Bundan dolayı “Dünyadaki Mars” olarak ünlenen Rum Vadisi’ne batılı ülkeler başta olmak üzere dünyanın pek çok noktasından ilgi arttı.
Yine bu vadide, Star Wars: The Rise of Skywalker ile Arabistanlı Lawrence filmlerinin bazı sahnelerinin de çekimleri yapıldı.
Bedeviler, bölgeye gelen turistlere de rehberlik yapıyor
720 kilometrekarelik çölün vahşi doğasını teneffüs etmek, yıldızları seyretmek ve Bedevilerin yaşantısına şahitlik etmek isteyenler, Ay Vadisi olarak da geçen bu vadide otel çadırlarda kamp yapıyor. Eşsiz doğal güzelliği, kültürel, tarihi ve turistik öneminden dolayı Ürdün hükümeti tarafından koruma alınan Rum Vadisi’nde, Bedeviler varlık gösteriyor.

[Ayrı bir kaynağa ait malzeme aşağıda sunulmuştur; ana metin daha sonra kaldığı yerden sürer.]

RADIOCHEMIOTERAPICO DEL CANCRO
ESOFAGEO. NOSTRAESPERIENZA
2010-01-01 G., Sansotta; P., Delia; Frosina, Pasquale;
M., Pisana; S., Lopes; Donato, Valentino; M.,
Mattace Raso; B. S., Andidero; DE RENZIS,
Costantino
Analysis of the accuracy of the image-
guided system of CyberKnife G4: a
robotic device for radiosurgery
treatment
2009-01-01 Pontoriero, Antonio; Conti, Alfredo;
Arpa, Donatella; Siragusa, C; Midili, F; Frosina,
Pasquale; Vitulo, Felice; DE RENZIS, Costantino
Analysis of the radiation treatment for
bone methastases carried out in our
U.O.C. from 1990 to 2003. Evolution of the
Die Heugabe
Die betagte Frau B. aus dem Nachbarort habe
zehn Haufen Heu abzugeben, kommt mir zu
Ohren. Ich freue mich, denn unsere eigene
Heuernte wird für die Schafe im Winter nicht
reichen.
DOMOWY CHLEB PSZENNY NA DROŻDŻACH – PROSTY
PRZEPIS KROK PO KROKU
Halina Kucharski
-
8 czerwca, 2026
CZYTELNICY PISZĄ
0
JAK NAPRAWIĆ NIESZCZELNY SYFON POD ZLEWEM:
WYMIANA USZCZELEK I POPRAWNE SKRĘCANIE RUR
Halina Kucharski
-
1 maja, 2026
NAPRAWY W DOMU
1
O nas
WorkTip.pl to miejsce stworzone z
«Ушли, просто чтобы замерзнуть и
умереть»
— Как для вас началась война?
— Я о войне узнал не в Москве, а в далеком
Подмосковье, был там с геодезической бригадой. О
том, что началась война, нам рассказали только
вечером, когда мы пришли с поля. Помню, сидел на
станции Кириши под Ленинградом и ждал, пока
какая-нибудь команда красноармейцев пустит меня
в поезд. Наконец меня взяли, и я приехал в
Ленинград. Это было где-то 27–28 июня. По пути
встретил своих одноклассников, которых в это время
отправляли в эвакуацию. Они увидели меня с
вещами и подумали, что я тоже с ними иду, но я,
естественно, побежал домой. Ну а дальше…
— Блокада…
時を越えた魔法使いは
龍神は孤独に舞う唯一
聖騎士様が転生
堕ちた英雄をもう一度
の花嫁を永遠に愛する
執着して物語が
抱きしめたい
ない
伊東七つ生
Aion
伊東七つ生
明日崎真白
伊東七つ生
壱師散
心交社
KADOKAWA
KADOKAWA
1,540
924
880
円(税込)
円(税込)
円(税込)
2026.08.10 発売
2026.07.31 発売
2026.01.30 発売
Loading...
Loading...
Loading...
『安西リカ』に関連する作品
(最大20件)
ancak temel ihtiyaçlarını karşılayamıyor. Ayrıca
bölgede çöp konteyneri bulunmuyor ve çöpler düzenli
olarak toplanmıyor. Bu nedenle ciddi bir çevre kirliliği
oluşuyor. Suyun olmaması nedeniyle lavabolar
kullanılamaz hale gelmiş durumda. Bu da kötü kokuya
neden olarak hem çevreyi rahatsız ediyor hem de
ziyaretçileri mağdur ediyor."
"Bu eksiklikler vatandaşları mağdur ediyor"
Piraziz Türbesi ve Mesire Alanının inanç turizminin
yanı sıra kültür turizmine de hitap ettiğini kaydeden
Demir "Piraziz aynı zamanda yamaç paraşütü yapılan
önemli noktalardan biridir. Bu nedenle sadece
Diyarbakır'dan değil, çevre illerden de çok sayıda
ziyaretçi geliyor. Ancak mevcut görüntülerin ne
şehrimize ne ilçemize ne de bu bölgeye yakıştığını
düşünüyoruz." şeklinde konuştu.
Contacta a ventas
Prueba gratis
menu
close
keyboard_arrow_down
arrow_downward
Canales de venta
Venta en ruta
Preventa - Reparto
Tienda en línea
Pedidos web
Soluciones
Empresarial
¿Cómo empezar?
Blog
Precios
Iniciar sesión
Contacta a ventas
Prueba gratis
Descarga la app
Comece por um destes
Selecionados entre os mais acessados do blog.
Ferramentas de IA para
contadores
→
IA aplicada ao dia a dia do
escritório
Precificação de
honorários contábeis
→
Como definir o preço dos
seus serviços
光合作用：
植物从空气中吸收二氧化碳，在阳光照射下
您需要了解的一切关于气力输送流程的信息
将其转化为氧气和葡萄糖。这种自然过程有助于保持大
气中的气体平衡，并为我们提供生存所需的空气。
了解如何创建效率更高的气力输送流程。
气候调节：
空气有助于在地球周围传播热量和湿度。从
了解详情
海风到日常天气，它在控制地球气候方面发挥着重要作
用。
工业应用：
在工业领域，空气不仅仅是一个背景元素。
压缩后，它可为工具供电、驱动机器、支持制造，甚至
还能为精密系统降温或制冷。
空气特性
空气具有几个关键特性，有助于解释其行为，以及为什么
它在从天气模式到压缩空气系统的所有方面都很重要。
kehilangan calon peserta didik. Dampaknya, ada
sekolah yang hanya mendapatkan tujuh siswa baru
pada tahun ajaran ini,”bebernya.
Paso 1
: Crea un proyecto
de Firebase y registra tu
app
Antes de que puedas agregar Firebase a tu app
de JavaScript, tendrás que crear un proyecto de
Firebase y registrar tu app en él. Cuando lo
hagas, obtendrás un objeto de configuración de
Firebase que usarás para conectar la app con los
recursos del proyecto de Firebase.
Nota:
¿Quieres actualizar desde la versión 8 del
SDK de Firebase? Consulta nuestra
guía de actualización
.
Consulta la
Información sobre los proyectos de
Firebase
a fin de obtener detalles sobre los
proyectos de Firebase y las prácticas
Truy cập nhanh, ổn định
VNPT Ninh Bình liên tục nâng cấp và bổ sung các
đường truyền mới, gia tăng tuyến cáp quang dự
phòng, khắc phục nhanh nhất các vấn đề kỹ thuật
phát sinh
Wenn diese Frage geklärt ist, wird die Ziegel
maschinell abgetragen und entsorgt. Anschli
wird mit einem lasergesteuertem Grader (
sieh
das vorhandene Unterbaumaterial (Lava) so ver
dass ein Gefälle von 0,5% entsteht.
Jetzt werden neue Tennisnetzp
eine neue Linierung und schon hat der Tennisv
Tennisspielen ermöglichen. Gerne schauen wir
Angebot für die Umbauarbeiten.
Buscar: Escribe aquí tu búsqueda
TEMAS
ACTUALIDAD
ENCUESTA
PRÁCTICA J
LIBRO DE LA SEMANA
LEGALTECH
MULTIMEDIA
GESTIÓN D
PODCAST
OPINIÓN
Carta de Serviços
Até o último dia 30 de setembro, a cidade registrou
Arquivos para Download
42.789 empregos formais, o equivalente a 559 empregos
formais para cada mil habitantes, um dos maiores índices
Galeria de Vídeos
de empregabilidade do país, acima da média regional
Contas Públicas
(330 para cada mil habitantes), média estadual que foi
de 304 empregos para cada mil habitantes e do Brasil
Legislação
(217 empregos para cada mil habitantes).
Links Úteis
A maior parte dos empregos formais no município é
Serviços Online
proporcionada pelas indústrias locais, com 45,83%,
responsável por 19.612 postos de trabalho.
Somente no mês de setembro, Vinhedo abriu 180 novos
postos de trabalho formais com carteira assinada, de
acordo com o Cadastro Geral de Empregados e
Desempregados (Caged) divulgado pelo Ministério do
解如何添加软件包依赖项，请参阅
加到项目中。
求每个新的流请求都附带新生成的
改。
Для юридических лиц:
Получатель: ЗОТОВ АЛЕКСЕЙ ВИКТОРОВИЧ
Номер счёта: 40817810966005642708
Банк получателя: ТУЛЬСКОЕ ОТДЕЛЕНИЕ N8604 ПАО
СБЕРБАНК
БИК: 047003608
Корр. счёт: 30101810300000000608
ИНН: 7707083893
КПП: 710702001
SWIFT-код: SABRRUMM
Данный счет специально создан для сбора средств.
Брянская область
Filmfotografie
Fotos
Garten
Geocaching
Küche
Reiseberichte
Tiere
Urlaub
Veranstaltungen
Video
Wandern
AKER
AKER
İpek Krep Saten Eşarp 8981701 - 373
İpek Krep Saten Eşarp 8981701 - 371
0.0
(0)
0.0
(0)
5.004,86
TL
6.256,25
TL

Hassas çöl habitatlarını sürekli artan ziyaretçi yoğunluğundan koruyan Bedeviler, bölgeye gelen turistlere de rehberlik yapıyor. Çöldeki zorlu arazide kullanılan araçlara alınan turistler, belirlenen noktalara götürülerek burada, vadinin eşsiz manzarasıyla baş başa bırakılıyor.